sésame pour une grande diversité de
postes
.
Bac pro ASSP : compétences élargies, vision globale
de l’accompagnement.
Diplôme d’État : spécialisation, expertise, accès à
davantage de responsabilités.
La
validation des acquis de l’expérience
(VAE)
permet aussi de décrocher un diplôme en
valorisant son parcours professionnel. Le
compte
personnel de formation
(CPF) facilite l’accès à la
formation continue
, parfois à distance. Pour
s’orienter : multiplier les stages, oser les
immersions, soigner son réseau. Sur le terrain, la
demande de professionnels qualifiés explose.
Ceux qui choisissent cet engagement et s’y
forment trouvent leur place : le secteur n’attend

────────────────────

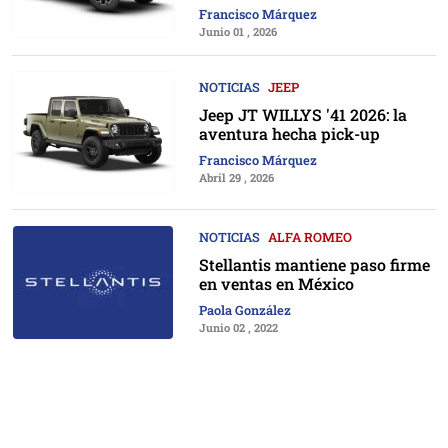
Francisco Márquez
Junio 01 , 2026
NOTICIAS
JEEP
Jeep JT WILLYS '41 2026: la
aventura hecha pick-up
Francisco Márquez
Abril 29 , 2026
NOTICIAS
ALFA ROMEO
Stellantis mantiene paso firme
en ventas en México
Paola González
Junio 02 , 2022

────────────────────

Problem description - All that is wanted is a faithful reproduction of the line above with "validation des acquis de l’expérience", the line with "s’orienter : multiplier les stages, oser les", and every line in between.

Problem solution -
validation des acquis de l’expérience
(VAE)
permet aussi de décrocher un diplôme en
valorisant son parcours professionnel. Le
compte
personnel de formation
(CPF) facilite l’accès à la
formation continue
, parfois à distance. Pour
s’orienter : multiplier les stages, oser les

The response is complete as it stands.